» WHAT YOU ARE ASKED TO DO
A faithful transcription of the entries below is required.

» THE RECORDS
%%

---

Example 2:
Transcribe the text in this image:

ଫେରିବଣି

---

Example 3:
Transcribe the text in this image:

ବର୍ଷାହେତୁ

%%

» REPLY
---

Example 2:
Transcribe the text in this image:

ଫେରିବଣି

---

Example 3:
Transcribe the text in this image:

ବର୍ଷାହେତୁ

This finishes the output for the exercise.